Knowing what to say to a family member or friend when they open up about their financial worries might not come naturally, but there are several things you can do to support them if you find yourself as a confidant. For anyone dealing with money worries, it can take a lot of bravery to admit the challenging situation they find themselves in. By listening, you can play a part in helping them to navigate next steps. 

Photo by Aarón Blanco Tejedor on Unsplash

Amy Polly, founder of the UK’s first mental health and well-being mastermind and host of The Mental Health Rebellion Podcast says that listening is key. “A lot of the time people don’t want or need answers but they do want to be heard. Genuine listening is a powerful tool that we all have the ability to do. Don’t dismiss what people share. You may not be able to understand it but their experience, worries or concerns are very real for them, and it’s important that they aren’t made to feel stupid.”

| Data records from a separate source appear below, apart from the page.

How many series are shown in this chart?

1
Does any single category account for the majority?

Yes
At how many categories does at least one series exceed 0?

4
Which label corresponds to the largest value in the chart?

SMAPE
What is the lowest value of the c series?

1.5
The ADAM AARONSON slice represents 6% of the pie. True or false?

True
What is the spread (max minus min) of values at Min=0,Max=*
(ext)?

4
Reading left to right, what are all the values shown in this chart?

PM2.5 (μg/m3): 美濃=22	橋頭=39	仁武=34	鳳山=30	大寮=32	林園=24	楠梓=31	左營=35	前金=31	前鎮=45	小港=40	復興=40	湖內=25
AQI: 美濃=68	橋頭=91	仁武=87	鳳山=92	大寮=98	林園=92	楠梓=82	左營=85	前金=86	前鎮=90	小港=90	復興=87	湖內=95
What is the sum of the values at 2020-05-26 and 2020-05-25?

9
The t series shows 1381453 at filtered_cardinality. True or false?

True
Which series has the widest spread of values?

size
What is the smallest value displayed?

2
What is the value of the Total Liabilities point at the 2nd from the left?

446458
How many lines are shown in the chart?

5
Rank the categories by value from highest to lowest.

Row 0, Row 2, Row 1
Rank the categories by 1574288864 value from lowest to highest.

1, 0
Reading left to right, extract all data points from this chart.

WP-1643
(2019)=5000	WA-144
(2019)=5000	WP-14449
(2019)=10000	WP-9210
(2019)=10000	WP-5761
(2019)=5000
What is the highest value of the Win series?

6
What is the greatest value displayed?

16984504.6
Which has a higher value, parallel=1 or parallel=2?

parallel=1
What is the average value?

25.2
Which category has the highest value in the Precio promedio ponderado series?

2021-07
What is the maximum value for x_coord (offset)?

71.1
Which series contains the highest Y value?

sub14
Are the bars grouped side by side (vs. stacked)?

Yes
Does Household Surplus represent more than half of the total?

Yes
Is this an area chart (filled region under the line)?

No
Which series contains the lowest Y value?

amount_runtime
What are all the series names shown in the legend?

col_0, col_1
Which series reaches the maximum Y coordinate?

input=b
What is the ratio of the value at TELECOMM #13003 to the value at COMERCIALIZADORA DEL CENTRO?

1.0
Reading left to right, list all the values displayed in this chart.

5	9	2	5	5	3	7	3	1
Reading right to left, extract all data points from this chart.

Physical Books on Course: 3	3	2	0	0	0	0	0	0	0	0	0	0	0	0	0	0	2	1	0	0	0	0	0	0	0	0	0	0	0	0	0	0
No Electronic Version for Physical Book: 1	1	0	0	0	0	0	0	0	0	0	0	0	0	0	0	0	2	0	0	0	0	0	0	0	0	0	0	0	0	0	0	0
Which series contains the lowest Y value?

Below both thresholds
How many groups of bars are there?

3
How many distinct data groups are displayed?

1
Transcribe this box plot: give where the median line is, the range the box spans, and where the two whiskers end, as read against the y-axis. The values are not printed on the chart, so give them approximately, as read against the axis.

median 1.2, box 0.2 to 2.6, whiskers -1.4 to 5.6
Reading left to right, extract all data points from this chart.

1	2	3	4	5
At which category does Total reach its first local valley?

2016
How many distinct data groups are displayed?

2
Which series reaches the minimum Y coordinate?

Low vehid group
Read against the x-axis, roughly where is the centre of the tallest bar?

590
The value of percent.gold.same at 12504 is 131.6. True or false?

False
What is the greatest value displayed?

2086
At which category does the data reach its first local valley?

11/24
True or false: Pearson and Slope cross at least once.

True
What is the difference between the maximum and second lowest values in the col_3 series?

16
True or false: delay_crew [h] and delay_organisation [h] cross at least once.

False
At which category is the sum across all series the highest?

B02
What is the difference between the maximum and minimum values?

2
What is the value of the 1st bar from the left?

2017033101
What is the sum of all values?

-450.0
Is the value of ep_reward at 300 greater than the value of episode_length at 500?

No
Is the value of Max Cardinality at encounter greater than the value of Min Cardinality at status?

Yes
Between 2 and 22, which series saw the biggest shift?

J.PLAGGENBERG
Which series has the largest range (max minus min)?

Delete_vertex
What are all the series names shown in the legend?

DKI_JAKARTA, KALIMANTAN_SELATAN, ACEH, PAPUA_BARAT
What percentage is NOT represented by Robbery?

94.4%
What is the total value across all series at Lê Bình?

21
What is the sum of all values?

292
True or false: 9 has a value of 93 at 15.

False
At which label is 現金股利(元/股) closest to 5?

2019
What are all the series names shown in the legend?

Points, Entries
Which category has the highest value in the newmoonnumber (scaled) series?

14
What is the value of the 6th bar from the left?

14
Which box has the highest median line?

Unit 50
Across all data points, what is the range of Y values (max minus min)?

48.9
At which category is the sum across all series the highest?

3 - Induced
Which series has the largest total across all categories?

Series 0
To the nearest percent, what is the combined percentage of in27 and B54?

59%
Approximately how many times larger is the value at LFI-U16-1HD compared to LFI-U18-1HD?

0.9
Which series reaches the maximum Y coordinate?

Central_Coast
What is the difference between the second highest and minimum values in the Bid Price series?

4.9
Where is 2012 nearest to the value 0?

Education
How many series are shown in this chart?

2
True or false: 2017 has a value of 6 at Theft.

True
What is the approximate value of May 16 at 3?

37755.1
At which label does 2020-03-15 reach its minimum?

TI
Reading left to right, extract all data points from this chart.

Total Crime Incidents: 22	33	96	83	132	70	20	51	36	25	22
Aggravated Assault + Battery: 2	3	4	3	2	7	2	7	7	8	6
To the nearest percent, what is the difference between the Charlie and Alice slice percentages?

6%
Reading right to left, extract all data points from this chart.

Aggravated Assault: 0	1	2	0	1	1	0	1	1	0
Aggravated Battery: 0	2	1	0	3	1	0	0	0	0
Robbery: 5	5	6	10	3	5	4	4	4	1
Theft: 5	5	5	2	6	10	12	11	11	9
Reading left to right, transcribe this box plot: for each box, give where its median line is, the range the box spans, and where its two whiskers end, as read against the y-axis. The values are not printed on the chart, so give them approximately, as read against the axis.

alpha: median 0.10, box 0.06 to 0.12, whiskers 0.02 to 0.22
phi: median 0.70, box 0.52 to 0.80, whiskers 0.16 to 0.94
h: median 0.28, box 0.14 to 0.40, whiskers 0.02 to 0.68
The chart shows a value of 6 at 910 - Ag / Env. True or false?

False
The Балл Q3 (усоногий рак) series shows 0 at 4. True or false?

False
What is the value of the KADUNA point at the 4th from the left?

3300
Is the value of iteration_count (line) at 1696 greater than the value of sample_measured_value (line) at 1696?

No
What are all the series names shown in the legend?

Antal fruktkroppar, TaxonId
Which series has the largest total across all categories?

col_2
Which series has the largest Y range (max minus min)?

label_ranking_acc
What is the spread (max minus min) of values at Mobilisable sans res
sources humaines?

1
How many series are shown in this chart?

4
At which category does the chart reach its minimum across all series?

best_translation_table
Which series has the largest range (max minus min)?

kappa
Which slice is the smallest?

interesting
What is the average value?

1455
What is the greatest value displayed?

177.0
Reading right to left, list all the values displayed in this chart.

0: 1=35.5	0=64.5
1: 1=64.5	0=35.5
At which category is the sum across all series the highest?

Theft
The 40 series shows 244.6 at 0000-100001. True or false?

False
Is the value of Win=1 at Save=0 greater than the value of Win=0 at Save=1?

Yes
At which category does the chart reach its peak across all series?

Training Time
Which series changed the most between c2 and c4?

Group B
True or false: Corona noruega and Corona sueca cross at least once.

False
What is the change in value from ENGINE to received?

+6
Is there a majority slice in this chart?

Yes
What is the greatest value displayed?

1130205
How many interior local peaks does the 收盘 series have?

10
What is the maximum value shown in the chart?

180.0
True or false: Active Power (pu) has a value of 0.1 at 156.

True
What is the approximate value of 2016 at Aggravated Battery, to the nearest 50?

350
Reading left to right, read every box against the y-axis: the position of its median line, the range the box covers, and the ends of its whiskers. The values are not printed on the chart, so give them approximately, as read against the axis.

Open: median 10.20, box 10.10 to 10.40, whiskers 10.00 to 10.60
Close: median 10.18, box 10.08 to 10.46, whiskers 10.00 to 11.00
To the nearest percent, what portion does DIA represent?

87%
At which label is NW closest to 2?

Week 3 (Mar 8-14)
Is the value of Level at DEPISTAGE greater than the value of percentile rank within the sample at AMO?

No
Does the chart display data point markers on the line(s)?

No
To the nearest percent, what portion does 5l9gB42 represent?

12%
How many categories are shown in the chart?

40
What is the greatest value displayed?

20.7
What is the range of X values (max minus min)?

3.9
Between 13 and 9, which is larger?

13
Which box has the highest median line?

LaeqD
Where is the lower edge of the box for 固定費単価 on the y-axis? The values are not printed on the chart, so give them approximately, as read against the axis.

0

Although it’s difficult to see people you care about struggling, do keep in mind that you are not responsible for fixing their financial problems. Often, the most valuable thing you can do is signpost for someone. 

“We can’t always hold the answers for people, and nor should we, so let someone know they have been heard and then direct them to professionals or organisations that can help. And if you don’t know any, try to find some or have a look together,” advises Amy. 

Readers, please be careful when using search engines to seek debt advice, as there are a number of imposter firms impersonating StepChange, National Debtline and other major debt advice charities. Look out for names like “Steppedchange” or “NationalDebtAdvice” to confuse people.